Gene-for-gene interactions helps determine the evolutionary dynamics of rust fungi. Pecanka found that gene-for-gene exerts a fitness cost in the pathogen and host, which affects their life histories. Further research demonstrates that host and pathogen genotypes should be compared side by side . As Woolhouse states, a better understanding of co-evolution involving gene-for-gene interactions could possibly have biomedical importance, which can lead to new ways to fight diseases. Furthermore, Thompson and Burdon review unnatural evolution in agriculture, in which humans manipulate the evolutionary arms race.

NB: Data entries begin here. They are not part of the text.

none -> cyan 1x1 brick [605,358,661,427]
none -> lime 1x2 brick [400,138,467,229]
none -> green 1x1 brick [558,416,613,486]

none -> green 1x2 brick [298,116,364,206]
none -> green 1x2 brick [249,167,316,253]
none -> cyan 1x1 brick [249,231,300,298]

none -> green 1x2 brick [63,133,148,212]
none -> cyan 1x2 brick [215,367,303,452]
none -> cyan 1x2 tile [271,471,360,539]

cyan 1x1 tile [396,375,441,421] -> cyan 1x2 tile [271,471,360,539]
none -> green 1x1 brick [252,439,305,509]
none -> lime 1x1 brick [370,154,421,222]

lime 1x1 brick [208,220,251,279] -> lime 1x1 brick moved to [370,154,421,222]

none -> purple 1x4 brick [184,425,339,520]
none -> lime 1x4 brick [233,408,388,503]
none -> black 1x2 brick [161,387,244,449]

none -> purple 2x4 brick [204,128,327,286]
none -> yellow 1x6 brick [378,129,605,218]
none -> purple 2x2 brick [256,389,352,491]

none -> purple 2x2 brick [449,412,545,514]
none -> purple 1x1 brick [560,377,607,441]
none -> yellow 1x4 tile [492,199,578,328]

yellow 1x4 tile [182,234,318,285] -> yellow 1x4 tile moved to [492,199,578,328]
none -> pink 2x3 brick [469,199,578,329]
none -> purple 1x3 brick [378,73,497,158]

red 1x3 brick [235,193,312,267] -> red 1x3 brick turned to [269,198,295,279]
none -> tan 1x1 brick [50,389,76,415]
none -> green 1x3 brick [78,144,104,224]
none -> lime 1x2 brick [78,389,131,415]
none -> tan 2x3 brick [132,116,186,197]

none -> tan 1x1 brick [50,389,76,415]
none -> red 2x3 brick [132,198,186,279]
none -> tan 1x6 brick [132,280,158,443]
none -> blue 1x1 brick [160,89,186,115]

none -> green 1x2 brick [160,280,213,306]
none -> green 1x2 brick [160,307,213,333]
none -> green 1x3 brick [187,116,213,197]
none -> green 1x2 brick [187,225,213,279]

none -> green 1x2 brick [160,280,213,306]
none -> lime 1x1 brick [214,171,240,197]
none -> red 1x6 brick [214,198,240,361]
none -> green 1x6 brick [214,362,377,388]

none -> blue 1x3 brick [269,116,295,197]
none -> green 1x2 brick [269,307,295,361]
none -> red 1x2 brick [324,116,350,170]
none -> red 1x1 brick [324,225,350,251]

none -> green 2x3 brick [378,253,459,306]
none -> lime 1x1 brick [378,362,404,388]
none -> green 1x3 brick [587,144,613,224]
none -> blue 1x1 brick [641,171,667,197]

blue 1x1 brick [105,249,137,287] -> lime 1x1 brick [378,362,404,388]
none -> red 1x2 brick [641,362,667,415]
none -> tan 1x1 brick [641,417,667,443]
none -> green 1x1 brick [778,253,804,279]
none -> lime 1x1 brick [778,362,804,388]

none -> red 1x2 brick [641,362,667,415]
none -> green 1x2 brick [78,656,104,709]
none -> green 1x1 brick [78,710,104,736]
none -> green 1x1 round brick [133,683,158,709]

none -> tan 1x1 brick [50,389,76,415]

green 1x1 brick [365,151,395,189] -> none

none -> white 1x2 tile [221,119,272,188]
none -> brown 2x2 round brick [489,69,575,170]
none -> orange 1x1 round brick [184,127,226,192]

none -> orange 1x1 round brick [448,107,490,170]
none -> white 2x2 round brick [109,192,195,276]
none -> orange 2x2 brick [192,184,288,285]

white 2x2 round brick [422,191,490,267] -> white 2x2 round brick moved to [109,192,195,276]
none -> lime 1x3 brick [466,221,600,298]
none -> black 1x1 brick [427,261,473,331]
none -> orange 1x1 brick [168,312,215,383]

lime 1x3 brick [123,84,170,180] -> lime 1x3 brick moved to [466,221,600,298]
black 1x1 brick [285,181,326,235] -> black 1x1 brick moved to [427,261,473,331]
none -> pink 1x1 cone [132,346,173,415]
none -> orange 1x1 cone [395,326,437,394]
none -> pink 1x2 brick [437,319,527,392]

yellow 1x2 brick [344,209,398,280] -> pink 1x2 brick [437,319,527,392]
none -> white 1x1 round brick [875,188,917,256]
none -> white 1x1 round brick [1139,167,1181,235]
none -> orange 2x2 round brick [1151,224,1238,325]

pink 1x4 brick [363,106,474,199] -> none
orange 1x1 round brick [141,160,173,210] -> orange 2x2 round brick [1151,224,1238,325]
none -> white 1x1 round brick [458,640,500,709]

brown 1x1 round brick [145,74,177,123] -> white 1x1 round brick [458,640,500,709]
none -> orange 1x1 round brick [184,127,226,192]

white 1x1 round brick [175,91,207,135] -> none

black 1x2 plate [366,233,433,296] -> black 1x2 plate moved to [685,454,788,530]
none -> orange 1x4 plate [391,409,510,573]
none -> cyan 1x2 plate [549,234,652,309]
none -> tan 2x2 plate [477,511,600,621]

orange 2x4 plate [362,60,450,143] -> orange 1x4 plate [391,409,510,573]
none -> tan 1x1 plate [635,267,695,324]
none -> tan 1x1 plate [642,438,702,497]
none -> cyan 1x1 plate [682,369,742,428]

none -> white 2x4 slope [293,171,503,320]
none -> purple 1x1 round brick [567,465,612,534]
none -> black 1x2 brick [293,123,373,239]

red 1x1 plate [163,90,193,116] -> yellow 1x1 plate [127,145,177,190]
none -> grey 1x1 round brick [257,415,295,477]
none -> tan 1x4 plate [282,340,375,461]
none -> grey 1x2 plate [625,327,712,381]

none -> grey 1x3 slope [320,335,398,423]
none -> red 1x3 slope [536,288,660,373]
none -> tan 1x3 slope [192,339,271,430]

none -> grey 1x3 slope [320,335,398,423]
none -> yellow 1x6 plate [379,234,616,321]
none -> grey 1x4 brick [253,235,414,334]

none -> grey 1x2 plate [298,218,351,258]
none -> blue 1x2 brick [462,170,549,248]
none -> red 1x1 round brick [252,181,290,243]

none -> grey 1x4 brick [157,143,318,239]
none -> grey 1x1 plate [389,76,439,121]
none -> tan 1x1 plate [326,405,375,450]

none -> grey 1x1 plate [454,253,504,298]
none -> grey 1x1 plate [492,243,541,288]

Next, gene-for-gene interactions in rust fungi have ecological and economic implications. Zhan et al. experimented with Triphragmium ulmariae and Filipendula ulmaria to examine how increasing temperatures affect pathogen-host interactions. The study found that the rust fungus showed high levels of extinction in warmer climates. This result can help understand how a lack of pathogens might disrupt natural ecosystems and diversity of resistance genes in plants. Finally, Dodds and Rathjen explain how gene-for-gene interactions in rust fungi have economic consequences. They suggest that knowing the genetics and co-evolution of gene-for-gene interactions can help strengthen plant immune systems, which will provide more efficient growth of crops.